Earlier, correctional officer Rod Frank testified about the 7 a.m. count, the last check done on Van Camp’s cell before the discovery shortly after 8 a.m. that he wasn’t breathing.

The officer said he was “convinced” he saw two living, breathing bodies in that cell. Vandewater was definitely moving, he said, while the blanket over Van Camp was rising and falling ever so slightly.

“I’ve gone through it 1,000 times. I saw that blanket move,” he said.

Still, though, on cross-examination, the officer said he now believes that he had counted a deceased inmate.

“He was dead at the time of the count,” Frank said, adding that he’s now “certain” Van Camp was dead.

At the suggestion of the Crown, he said that the slight movement could have come from something like a puff of air or a draft.

Following his testimony, Frank and Laithwaite had a brief conversation near the front entrance of the courthouse.

Laithwaite identified herself and thanked him.
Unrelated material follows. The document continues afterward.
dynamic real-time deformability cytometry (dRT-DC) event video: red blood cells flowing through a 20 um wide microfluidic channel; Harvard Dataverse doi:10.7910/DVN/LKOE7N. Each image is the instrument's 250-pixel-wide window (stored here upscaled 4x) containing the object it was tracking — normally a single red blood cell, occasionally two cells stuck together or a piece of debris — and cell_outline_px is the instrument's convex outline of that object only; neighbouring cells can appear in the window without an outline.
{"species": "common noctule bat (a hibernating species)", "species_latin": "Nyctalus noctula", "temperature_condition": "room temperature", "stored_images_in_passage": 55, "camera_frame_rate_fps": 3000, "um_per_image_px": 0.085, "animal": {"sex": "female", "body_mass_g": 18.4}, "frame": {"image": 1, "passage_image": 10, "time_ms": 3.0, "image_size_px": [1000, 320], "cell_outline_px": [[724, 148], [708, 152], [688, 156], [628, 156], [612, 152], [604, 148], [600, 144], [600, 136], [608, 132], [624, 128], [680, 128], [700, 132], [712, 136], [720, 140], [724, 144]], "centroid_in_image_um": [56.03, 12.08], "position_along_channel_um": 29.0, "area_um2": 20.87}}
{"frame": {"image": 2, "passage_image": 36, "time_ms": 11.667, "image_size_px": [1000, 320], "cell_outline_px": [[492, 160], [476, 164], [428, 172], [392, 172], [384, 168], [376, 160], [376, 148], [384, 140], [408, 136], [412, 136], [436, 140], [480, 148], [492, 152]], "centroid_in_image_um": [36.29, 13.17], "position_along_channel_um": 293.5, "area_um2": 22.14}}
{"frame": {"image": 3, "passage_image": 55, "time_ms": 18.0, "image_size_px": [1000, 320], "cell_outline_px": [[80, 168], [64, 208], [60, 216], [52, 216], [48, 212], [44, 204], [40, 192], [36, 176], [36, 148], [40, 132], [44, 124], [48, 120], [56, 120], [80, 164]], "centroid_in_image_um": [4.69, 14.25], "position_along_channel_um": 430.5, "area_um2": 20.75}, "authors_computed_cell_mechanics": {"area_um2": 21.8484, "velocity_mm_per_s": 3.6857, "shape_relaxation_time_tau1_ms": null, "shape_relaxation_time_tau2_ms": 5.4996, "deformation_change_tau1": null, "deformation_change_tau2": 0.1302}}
He expressed sorrow for her loss.

She explained that thanking that correctional officer was important because of the way he spoke about her son.

“How he talked about his character — a lot of people want to write off people that are in prison, and a lot of people out there on the internet are saying my son deserved to die,” she said.

“I think once we see all the guards talking so highly about him and the type of man he was, it makes me feel good. I could feel his sadness that he checked a dead body. He was sorry for my loss.”